Barrientos (2010) mengungkapkan konsep kemiskinan yang hampir mirip dengan yang dikemukakan oleh Bank Dunia. Kemiskinan menggambarkan keadaan dimana individu atau rumah tangga berada dalam kondisi yang sangat kekurangan dalam kesejahteraannya. Perspektif yang berbeda mengenai kesejahteraan dan pembangunan memberikan ruang yang berbeda dimana kemiskinan diamati dan diukur. Perspektif resources mendefinisikan kemiskinan sebagai ketidakmampuan individu atau keluarga untuk memerintahkan sumber daya yang memadai untuk memenuhi kebutuhan dasarnya. Perspektif ini mendominasi diskusi mengenai kemiskinan dan pengukurannya di negara sedang berkembang. Perspektif partisipasi sosial dan inklusi mendefinisikan kemiskinan sebagai pengucilan dari aktivitas kerja sama; orang yang berada dalam kemiskinan tidak bisa berpartisipasi dalam kehidupan sosial dari  suatu komunitas pada tingkat minimal yang dapat diterima. Perspektif ini mendominasi diskusi mengenai kemiskinan di negara maju.

Bappenas (2004) mendefinisikan kemiskinan sebagai kondisi dimana seseorang atau sekelompok orang, laki-laki dan perempuan, tidak mampu memenuhi hak-hak dasarnya untuk mempertahankan dan mengembangkan kehidupan yang bermartabat. Hak-hak dasar tersebut antara lain, terpenuhinya kebutuhan pangan, kesehatan, pendidikan, pekerjaan, perumahan, air bersih, pertanahan, sumberdaya alam dan lingkungan hidup, rasa aman dari perlakukan atau ancaman tindak kekerasan dan hak untuk berpartisipasi dalam kehidupan sosial-politik. Untuk mewujudkan hak-hak dasar seseorang atau sekelompok orang miskin Bappenas menggunakan beberapa pendekatan utama antara lain; pendekatan kebutuhan dasar (basic needs approach), pendekatan pendapatan (income approach), pendekatan kemampuan dasar (human capability approach) dan pendekatan objective and subjective.

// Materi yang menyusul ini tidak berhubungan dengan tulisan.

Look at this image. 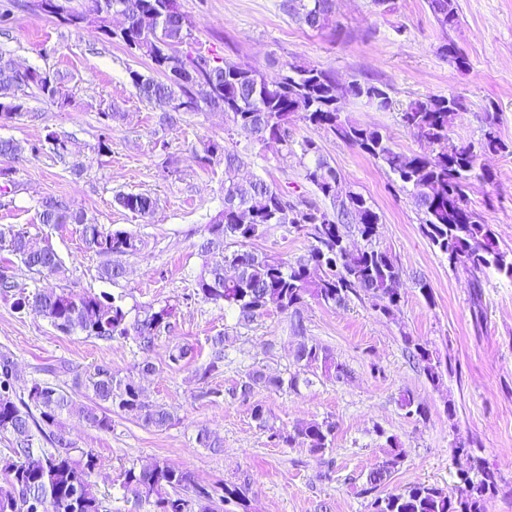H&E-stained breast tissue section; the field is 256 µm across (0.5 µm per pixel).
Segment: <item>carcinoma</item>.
<instances>
[{"instance_id": "cac0c4a2", "label": "carcinoma", "mask_w": 512, "mask_h": 512, "mask_svg": "<svg viewBox=\"0 0 512 512\" xmlns=\"http://www.w3.org/2000/svg\"><path fill=\"white\" fill-rule=\"evenodd\" d=\"M441 30L458 25L453 0H426ZM65 24L81 29L99 22L105 36L116 39L133 55L150 61V72L128 71L129 79L144 100L158 105L159 120L170 124L180 112H199L203 108L220 109L234 127H253L260 133L258 142L274 150L283 161L295 155L290 125L299 115L314 131H326L375 159L395 176L402 187L410 189L415 205L423 214L420 229L424 237L448 259V266L462 269L468 276L474 303V319L480 320L482 276L492 270L512 280V251L500 246L493 225L487 223L469 204L466 187L473 178L485 181L495 174L478 165L482 155L503 152L508 146L496 130L494 118L487 120L478 144L456 143L448 135L451 116L467 110L458 97L427 96L409 101L400 112L401 124L424 145V151L405 156L395 151L389 139L377 129L352 123L344 117L342 100L365 99L379 111L391 108L392 100L383 86L357 80L339 83L328 71L315 66H290L276 80L267 79L259 70L226 59L210 71L193 69L192 52L182 50L191 36L193 24L180 10L177 0H85L76 9L58 4ZM282 10L311 30L330 25L335 14V0H283ZM123 16L124 25L115 31L108 25L112 15ZM441 56L457 70L469 67V60L457 45L448 41L438 47ZM13 59L0 54V122L11 121L25 111L16 91L35 86L43 98L60 105L68 103L64 78L58 74L30 69L22 81L12 72ZM121 118L113 110L100 113L101 134L98 149H108L112 123ZM66 140L50 137L27 146L12 139H0V158L8 162L21 154H40L48 149L57 157L67 154ZM304 179L319 197L329 201L333 213L316 201H294L288 194L261 178L239 177L243 161L239 154L218 141L202 143L195 151L203 167L215 160L224 161V208L207 225L208 237L203 253L212 257L196 278L195 295L202 300L233 312L237 322L248 324L269 311L298 313L311 298L328 307H341L351 297L365 296L373 308L392 316L399 309L400 270L387 253L372 247L378 236L380 217L362 195L344 191L336 170L320 153L312 138L300 143ZM116 204L133 214L153 212L155 201L146 194L119 193ZM39 221L49 226L83 225L86 247L106 258L103 275L116 279L123 275L111 257L134 254L141 240L125 230H106L88 225L84 213L54 197L42 199ZM277 224L287 233H302L310 239L309 250L293 260H275L245 249V245L263 233L267 225ZM357 233L366 246L352 249L348 233ZM240 245L230 253L228 243ZM20 260L28 269L42 276L65 272L63 262L48 244L38 245L12 225H0V254ZM0 297L12 300L19 312L30 311L46 319L55 329L70 334L79 331L103 341L133 340L150 350L161 334L171 332L177 307L152 306L130 316L121 300L105 294H73L35 288H19L12 276L0 269ZM209 360L202 366L207 376L224 365V335L208 338ZM414 346L418 364L427 378L440 383L443 374L453 371L452 363L441 362L428 348ZM189 344L174 346L168 355L170 366L182 367L194 358ZM300 367L320 365L324 373L343 381L349 370L332 352L318 344H301L294 352ZM9 351H0V433L9 436L10 454L0 458V512H112L108 500L99 495L92 475L97 463L90 452L76 458L73 443L67 439L62 417L76 415L99 431L112 428L110 410L140 419L157 429L169 426L171 412L162 405L141 400L138 384L124 379L109 368L96 369L90 381L94 400L81 403L62 390L40 381H32L26 392L17 394V376ZM276 390L298 391L300 376L288 379L268 376L261 371L249 375L242 384L246 397L255 385ZM399 407L409 418L426 420L428 410L413 393L405 391ZM259 427L270 432L269 438L289 448L306 447L328 466L325 455L331 452L336 422L324 418L281 432L268 424L263 406L252 409ZM46 435L53 449L36 447V435ZM385 437L384 456L367 473L361 494L370 498V512H486L487 500L497 493L495 474L481 465L471 444L455 445L458 476L467 486L466 493L451 496L430 484H415L386 491L393 475L404 462L406 451L398 436L380 432ZM124 500L148 512H239L246 509L243 490L237 485L209 484L176 468L166 461L123 470L119 475Z\"/></svg>"}]
</instances>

Pendekatan kebutuhan dasar, melihat kemiskinan sebagai suatu ketidakmampuan (lack of capabilities) seseorang, keluarga dan masyarakat dalam memenuhi kebutuhan minimum, antara lain pangan, sandang, papan, pelayanan kesehatan, pendidikan, penyediaan air bersih dan sanitasi. Menurut pendekatan pendapatan, kemiskinan disebabkan oleh rendahnya penguasaan asset, dan alat- alat produktif seperti tanah dan lahan pertanian atau perkebunan, sehingga secara langsung mempengaruhi pendapatan seseorang dalam masyarakat. Pendekatan ini, menentukan secara rigid standar pendapatan seseorang di dalam masyarakat untuk  membedakan kelas sosialnya.

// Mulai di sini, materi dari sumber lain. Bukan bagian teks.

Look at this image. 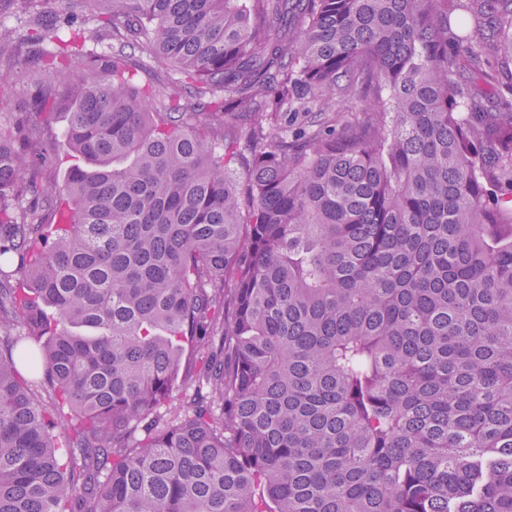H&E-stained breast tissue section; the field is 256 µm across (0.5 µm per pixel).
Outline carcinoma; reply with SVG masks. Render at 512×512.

Pendekatan kemampuan dasar menilai kemiskinan sebagai keterbatasan kemampuan dasar seperti kemampuan membaca dan menulis untuk menjalankan fungsi minimal dalam masyarakat. Keterbatasan kemampuan ini menyebabkan tertutupnya kemungkinanbagi orang miskin terlibat dalam pengambilan keputusan. Pendekatan obyektif atau sering juga disebut sebagai pendekatan kesejahteraan (the welfare approach) menekankan pada penilaian normatif dan syarat yang harus dipenuhi agar keluar dari kemiskinan. Pendekatan subyektif menilai kemiskinan berdasarkan pendapat atau pandangan orang miskin sendiri. Kenyataan menunjukkan bahwa kemiskinan tidak bisa didefinisikan dengan sangat sederhana, karena tidak hanya berhubungan dengan kemampuan memenuhi kebutuhan material, tetapi juga sangat berkaitan dengan dimensi kehidupan manusia yang lain. Karenanya, kemiskinan hanya dapat ditanggulangi apabila dimensidimensi lain itu diperhitungkan.

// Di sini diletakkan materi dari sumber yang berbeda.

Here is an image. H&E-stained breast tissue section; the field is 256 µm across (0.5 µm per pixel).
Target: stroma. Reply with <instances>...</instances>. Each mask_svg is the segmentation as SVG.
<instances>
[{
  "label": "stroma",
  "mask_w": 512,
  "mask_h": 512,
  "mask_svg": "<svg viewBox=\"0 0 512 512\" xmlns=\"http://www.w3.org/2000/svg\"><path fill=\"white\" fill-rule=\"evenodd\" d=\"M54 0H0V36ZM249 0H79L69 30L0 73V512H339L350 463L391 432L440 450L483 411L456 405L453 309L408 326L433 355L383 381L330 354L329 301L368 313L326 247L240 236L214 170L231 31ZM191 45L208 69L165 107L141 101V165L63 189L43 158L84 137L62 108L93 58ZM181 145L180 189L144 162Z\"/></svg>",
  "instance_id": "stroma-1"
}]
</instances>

Sementara itu jika dilihat dari penyebabnya, kemiskinan terdiri dari: (1) Kemiskinan natural, (2) Kemiskinan kultural, dan (3) Kemiskinan struktural (Sumodiningrat, 1998). Kemiskinan kultural merupakan suatu kondisi kemiskinan yang terjadi karena dari awalnya memang miskin. Kelompok masyarakat tersebut menjadi miskin karena tidak memiliki sumberdaya yang memadai baik sumberdaya alam, sumberdaya manusia maupun sumberdaya pembangunan, atau kalaupun mereka ikut serta dalam pembangunan, mereka hanya mendapat imbalan pendapatan yang rendah. kemiskinan natural adalah kemiskinan yang disebabkan oleh faktor-faktor alamiah seperti karena cacat, sakit, usia lanjut atau karena bencana alam.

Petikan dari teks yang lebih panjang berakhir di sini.